* [Short problem]:
Extract and repeat, line for line, the lines of the items from the line with "scientific name: Morella caroliniensis" to the line with "scientific name: Dactylorhiza majalis", including both of those lines.

---

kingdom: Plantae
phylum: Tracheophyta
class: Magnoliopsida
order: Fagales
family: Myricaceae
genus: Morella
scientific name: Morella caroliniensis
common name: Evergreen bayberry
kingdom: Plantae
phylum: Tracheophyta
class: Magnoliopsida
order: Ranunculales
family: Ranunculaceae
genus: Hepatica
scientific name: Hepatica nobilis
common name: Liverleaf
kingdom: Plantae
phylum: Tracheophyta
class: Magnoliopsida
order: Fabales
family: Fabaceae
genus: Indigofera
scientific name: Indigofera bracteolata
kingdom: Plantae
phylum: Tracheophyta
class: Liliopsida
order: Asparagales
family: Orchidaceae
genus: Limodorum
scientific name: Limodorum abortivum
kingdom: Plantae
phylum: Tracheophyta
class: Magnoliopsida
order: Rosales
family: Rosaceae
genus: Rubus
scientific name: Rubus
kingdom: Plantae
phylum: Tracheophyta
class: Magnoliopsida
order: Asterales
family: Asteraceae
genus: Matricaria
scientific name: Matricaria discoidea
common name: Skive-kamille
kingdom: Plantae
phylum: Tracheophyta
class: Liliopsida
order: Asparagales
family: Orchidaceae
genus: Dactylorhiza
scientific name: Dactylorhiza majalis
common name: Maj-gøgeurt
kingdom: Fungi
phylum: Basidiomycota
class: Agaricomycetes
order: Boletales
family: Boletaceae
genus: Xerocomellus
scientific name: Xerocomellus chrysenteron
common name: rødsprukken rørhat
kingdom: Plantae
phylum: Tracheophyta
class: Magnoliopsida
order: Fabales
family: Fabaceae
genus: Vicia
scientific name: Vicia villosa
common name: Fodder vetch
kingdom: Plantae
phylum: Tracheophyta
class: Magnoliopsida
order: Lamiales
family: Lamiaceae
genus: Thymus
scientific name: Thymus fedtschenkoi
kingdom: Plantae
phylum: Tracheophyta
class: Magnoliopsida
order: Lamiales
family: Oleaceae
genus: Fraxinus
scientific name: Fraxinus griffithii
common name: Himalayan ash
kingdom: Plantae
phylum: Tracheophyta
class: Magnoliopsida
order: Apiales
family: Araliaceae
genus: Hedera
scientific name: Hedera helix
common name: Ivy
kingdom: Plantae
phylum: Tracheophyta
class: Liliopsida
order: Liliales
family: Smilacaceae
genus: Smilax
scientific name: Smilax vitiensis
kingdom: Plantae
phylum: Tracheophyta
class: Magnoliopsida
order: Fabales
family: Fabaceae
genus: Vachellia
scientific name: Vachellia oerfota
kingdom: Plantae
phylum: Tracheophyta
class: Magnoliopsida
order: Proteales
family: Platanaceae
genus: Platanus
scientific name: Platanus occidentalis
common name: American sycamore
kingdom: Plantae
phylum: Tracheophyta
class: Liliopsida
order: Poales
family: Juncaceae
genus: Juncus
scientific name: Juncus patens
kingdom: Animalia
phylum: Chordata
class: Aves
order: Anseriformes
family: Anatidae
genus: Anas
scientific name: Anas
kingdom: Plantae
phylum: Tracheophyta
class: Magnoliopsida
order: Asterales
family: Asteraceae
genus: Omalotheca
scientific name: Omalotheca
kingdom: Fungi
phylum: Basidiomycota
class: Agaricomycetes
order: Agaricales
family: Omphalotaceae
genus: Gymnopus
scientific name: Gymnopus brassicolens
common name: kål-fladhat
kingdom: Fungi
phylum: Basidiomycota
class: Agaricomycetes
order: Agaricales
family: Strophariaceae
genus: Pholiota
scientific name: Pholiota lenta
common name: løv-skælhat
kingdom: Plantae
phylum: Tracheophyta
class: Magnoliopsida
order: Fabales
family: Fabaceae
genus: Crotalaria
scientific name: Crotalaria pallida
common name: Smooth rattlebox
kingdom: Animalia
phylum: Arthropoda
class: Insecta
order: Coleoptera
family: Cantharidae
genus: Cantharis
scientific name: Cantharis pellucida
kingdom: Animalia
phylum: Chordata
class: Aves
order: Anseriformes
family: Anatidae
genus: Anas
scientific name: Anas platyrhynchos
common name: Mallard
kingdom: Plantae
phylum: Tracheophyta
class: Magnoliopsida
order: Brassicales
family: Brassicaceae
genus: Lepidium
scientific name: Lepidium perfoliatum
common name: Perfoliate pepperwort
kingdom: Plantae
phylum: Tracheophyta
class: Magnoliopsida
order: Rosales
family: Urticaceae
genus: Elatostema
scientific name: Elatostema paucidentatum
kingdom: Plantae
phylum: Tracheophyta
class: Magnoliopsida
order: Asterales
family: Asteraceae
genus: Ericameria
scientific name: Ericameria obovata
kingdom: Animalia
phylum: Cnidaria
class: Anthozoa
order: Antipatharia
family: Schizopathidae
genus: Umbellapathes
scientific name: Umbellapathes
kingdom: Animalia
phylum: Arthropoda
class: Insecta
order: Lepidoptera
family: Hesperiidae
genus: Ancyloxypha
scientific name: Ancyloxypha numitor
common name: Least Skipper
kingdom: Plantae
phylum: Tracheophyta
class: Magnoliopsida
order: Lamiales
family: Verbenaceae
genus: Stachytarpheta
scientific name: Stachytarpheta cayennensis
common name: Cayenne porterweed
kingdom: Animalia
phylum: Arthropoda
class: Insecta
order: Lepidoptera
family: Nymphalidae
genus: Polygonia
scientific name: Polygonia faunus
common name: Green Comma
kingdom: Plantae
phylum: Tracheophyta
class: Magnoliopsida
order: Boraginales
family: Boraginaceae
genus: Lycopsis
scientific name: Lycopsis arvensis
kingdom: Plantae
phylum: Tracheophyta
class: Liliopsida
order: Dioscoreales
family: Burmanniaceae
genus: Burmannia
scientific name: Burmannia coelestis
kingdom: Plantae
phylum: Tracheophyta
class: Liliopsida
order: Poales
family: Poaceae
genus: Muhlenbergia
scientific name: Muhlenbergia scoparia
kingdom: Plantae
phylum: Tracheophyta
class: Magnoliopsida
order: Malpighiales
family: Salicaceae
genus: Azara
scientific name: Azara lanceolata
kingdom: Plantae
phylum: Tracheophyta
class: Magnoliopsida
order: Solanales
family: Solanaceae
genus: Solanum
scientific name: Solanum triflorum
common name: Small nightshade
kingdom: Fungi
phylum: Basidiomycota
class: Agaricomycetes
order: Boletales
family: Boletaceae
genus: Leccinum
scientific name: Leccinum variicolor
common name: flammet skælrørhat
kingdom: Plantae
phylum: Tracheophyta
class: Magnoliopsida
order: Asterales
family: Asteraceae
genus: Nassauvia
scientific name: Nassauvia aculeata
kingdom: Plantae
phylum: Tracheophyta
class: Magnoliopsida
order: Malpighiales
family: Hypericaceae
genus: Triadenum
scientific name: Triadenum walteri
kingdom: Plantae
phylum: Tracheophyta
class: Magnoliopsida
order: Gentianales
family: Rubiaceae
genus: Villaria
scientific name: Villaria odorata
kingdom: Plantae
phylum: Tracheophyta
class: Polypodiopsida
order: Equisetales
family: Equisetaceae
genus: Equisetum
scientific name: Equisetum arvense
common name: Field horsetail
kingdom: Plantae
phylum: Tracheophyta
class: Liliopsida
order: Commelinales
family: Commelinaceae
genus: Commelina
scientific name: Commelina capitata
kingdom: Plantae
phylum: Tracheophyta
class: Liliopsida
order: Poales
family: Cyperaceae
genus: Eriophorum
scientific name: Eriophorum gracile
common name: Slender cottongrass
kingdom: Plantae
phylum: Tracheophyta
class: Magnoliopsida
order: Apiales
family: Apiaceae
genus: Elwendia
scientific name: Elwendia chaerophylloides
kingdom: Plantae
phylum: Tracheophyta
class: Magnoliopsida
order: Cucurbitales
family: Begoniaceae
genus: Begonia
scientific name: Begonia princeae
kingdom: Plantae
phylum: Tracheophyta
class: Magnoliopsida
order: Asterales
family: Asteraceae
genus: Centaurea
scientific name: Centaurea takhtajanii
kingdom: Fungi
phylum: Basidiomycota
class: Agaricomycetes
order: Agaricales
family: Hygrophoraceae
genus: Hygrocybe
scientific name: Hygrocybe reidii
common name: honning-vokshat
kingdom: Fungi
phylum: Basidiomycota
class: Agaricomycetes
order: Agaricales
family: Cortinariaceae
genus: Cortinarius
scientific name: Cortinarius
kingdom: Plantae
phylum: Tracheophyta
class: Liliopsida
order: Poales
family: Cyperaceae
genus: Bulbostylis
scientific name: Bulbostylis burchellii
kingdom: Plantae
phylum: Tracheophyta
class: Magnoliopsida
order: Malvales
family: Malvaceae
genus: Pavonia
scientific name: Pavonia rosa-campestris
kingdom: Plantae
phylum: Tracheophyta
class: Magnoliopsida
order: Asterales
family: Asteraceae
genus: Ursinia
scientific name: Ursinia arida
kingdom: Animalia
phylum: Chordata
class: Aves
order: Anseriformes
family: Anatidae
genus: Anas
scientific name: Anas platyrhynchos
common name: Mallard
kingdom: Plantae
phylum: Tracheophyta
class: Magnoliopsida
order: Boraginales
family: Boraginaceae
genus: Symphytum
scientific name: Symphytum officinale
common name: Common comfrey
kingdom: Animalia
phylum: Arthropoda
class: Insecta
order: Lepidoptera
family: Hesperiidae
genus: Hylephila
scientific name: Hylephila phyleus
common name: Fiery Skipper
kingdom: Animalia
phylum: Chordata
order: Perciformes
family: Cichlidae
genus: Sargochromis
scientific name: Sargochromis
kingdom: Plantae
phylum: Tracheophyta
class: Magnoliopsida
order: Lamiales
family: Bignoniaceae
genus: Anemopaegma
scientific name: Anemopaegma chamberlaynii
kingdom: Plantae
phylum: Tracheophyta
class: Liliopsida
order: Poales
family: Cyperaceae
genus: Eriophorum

---

* [Task result]:
scientific name: Morella caroliniensis
common name: Evergreen bayberry
kingdom: Plantae
phylum: Tracheophyta
class: Magnoliopsida
order: Ranunculales
family: Ranunculaceae
genus: Hepatica
scientific name: Hepatica nobilis
common name: Liverleaf
kingdom: Plantae
phylum: Tracheophyta
class: Magnoliopsida
order: Fabales
family: Fabaceae
genus: Indigofera
scientific name: Indigofera bracteolata
kingdom: Plantae
phylum: Tracheophyta
class: Liliopsida
order: Asparagales
family: Orchidaceae
genus: Limodorum
scientific name: Limodorum abortivum
kingdom: Plantae
phylum: Tracheophyta
class: Magnoliopsida
order: Rosales
family: Rosaceae
genus: Rubus
scientific name: Rubus
kingdom: Plantae
phylum: Tracheophyta
class: Magnoliopsida
order: Asterales
family: Asteraceae
genus: Matricaria
scientific name: Matricaria discoidea
common name: Skive-kamille
kingdom: Plantae
phylum: Tracheophyta
class: Liliopsida
order: Asparagales
family: Orchidaceae
genus: Dactylorhiza
scientific name: Dactylorhiza majalis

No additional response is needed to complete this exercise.